Unc-116 is a genetic locus identified by spontaneous mutation during a screen of TR679 for genes involved in axonal guidance. Unc-116(
e2312) hermaphrodites display abnormal locomotion, primarily during backward movement. Anatomical abnormalities include the misplacement of axons which normally occupy a lateral position and abnormal
hyp-7 nuclear migrations along the circumferential axis (Thierry-Mieg and Mancillas, in preparation). Unc-116 was cloned by a combination of transposon tagging and location in the physical map, and partial cDNAs were isolated from the Ahringer library using genomic probes. We have obtained sequence information from those cDNAs as well as genomic fragments. Comparison of sequences available in Genbank to sequence determined from the end of a 1.4 kb cDNA revealed a 63% identity to Drosophila melanogaster heavy chain kinesin (Yang et al, Cell (1989) 56: 879-889), over a stretch of 307 nucleotides. At the amino acid level, using the best open reading frame from the
unc-116 sequence,
unc-116 is 57% identical (71% similar) to amino acids 855-975 in the c-terminal end of Drosophila kinesin. The similarity to
unc-116 is within the structural domain of kinesin which Yang et. al. propose to be involved in interactions with vesicles, organelles, or the light chain of kinesin and does not include any of the postulated ATP and microtubule binding domains. When the nucleotide sequence and predicted amino acid sequence of
unc-116 were compared to Genbank and NBRF/Swissprotein data bases, respectively, no other significant matches were found. Sequence data (approximately 300 bp) of the other end of the 1.4 kb clone, 650 nucleotides away from the kinesin-like domain, showed no significant matches to Genbank or NBRF/Swissprotein data base entries.

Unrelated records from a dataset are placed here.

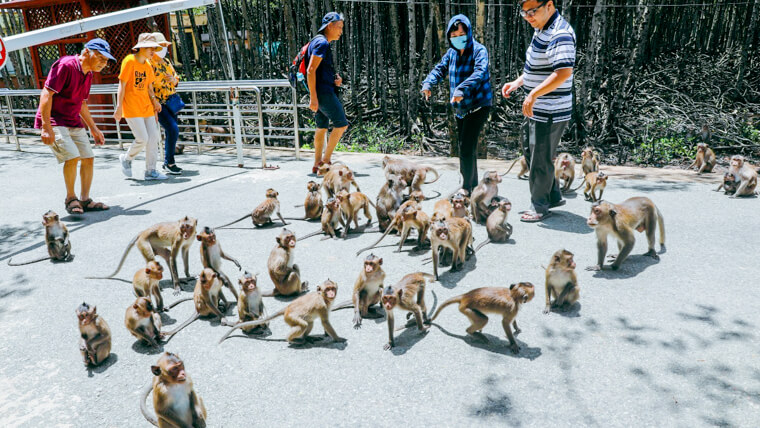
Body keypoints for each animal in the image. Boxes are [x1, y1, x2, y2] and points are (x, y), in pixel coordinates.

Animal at [218, 280, 346, 344]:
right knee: (303, 325)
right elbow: (325, 322)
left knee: (309, 323)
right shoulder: (322, 306)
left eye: (332, 288)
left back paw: (306, 338)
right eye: (327, 289)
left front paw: (327, 334)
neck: (323, 297)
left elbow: (324, 323)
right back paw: (291, 340)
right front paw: (337, 338)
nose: (331, 293)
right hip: (290, 317)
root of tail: (287, 307)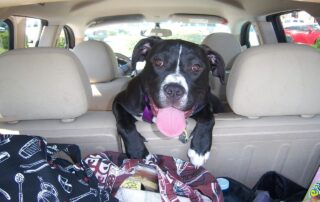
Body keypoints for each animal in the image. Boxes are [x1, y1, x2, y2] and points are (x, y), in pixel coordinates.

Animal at [112, 36, 225, 167]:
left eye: (196, 67)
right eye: (158, 62)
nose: (174, 90)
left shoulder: (203, 105)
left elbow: (208, 118)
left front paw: (200, 149)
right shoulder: (119, 101)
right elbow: (124, 124)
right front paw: (137, 151)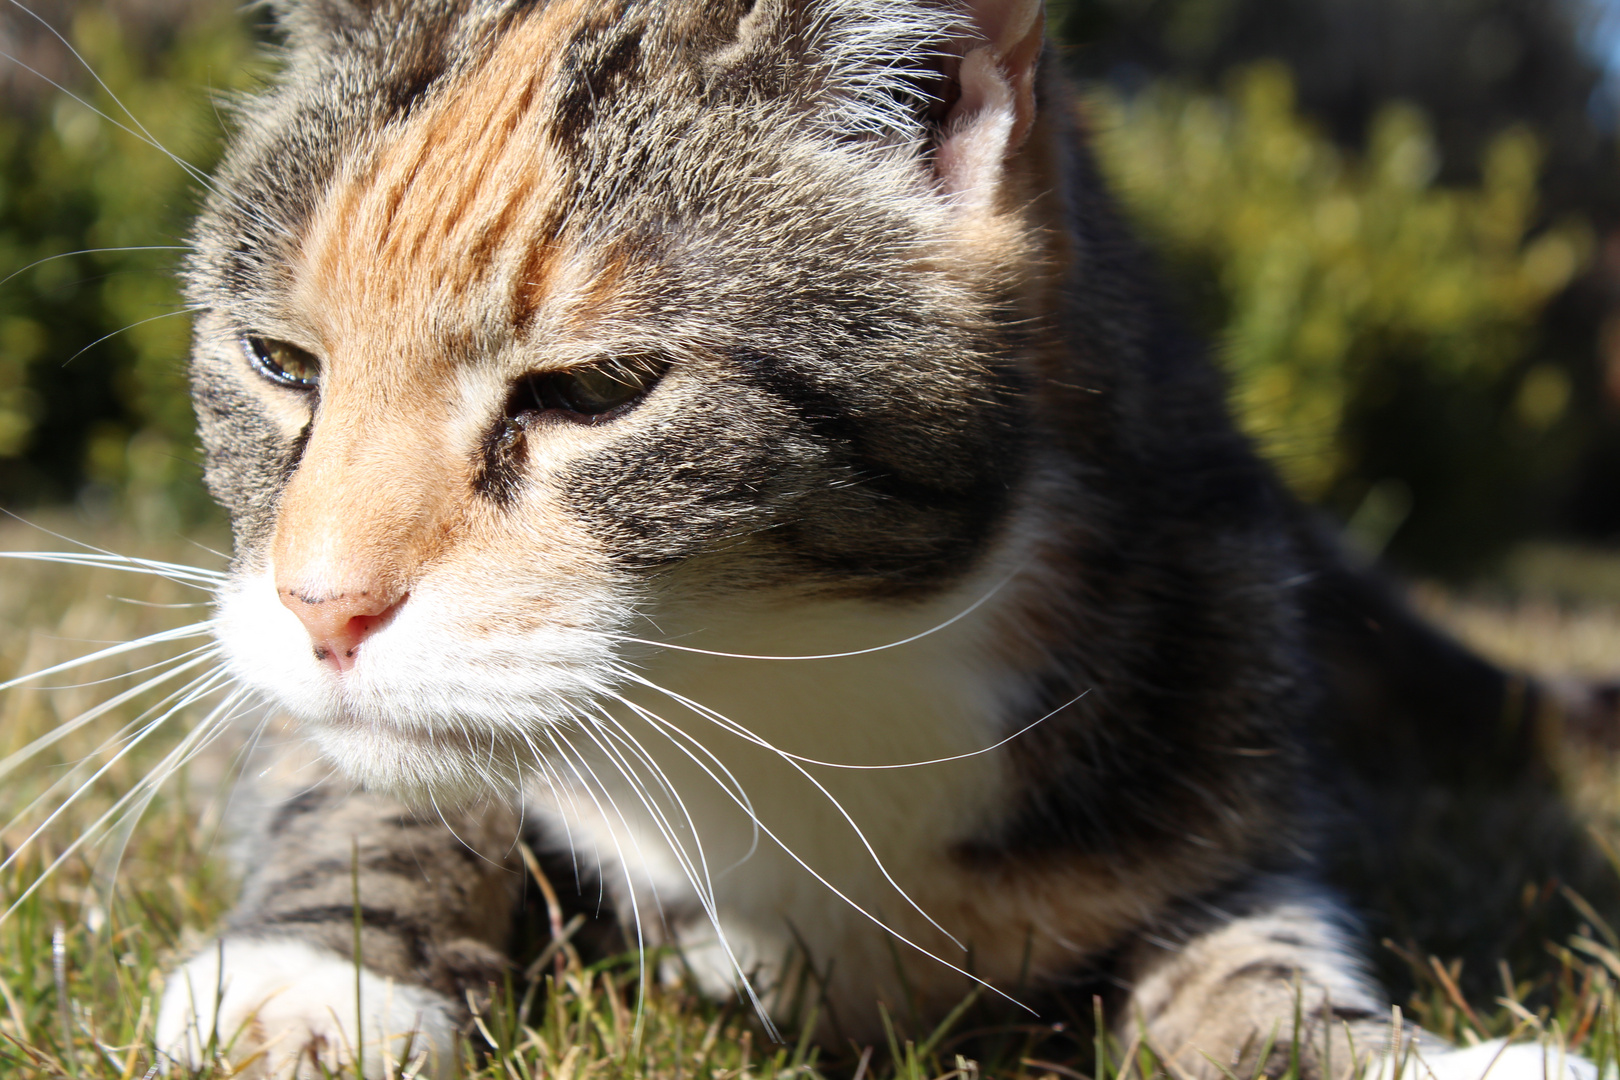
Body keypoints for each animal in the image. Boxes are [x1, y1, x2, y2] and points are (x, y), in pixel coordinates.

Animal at [110, 0, 1594, 1075]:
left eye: (595, 391)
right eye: (278, 362)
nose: (322, 605)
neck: (798, 669)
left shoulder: (1209, 654)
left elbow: (1255, 946)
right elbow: (366, 769)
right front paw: (321, 978)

We suggest that
unc-116 has a domain similar to the c-terminal 'tail' domain of Drosophila kinesin, and that this domain may play a role in 'recognition' events for both axonal guidance and intracellular transport. We are currently sequencing the remainder of the 1.4 kb cDNA and have used it as a probe to obtain longer, putative full-length clones from Stuart Kim's
gt19 mixed stage hermaphrodite library. We obtained 150 positives after screening 100, 000 plaques, a frequency higher than anticipated (approx. 1/670). We plan to sequence our longer clones as well. We have also started to characterize the phenotype and mating efficiency of
unc-116 males. From preliminary observations,
unc-116 males display abnormal backward locomotion, adopting a U-shape when stimulated by a tap on the head. The posterior third of the animals appears abnormal: rigid, slightly swollen, and clear. Those morphological abnormalities are likely to be responsible for the low mating efficiency we have observed.